The film The Imitation Game has helped a wider audience understand the genius of Alan Turing and the important role he played in the development of computing and artificial intelligence. Turing is the father of the computer science, no less.
But as well as his work on the Turing Machine and Enigma, he is rightly famed for devising the Turing test to determine if a computer is intelligent. It is a simple idea. Can you tell if you are talking to a computer or a human? If the computer fools you into thinking it’s a person, then it must be intelligent.
In 2014, the Turing test was passed for the first time. But instead of celebrating another AI milestone, attention focused on the test. Is it the best test for artificial intelligence? New Scientist ran an article proposing the Lovelace 2.0 test as a better way of determining intelligence. This is named after another British pioneer of computer science, Ada Lovelace.
The Lovelace test works on the basis that creativity requires intelligence, so a computer is asked to create something, such as draw a Dalek surfing the waves at Westward Ho!, or tell a story about why Ken Dodd is at the airport with a suitcase not full of cash. This is repeated with increasingly difficult requests until the computer is judged to have failed. The result is a comparative score rather than a pass/fail.
Both these tests are trying to determine if a computer is intelligent. But defining intelligence is very difficult and experts continue to argue about whether current theories and tests reflect the important characteristics of intelligence.
What both these tests do instead is to look for proxy indicators from which you could infer the presence of intelligence. Looking for proxy indicators is theoretically imperfect but there are other situations where this pragmatic approach to testing works rather well. For example, if it is difficult to measure the characteristic for which you are testing, or if the answer to the proposed test can't be known in advance. Many systems that analyse big data, where the exact dataset or the real world conditions are not known, fit this bill. Day by day, we can’t be certain that the process we have performed has produced the outcome we desired because we don’t know what that outcome should be.
The most popular approach to finding out if the service provides the right answers is to test predominately with a known set of data to show the desired behaviour because you can work out the answer if you know the inputs. However, this only provides confidence that the system works with this artificial data, and the data rarely represents the variety of conditions of its real world data counterparts.

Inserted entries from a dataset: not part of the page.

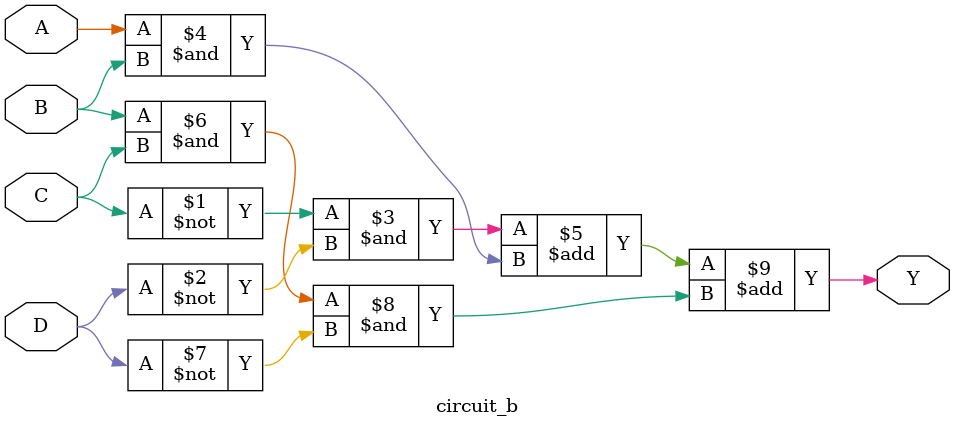
<source format=v>
module circuit_b(
    input A, B, C, D,
    output Y
);

    assign Y = (~C & ~D) +
        (A & B) +
        (B & C & ~D);

endmodule

</source>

It is better to test with real data sets and devise tests that either show definitively that the system doesn't work or provide us with a defined level of confidence that the process has worked, although there is a measured chance that it hasn’t. You can’t be 100 per cent certain if you’ve passed, but you know if you’ve failed. This is similar to checking if a number is prime using a primality test based on Fermat’s Little Theorem. It’s possible to be certain that a number is not a prime but not that it definitely is a prime.
We also might make intelligent assumptions and build a model to provide guidelines for what good enough will look like in the outcome. Or we may run some trials and extrapolate from the data samples they collect to create expected results. Or we may do both and correlate success in creating one successful answer with the likelihood of seeing successes elsewhere. The extrapolation approach is common and often appropriate in non-functional testing, such as performance testing (always taking care that the extrapolation is not built on a false assumption).
You don’t need to be a genius like Turing or Lovelace to devise such tests but they do require more thought, skill and technique. Before you let that put you off this approach, you can be sure that the cost and effort involved in deriving the right test is much less than that of executing many tests that create a false sense of confidence.
In the case of artificial intelligence tests, even if the Lovelace test supplants the Turing test, the latter lives on across the internet. Those annoying little security tests that ask you to type in a distorted word, or number, are called CAPTCHA: Completely Automated Public Turing test to tell Computers and Humans Apart.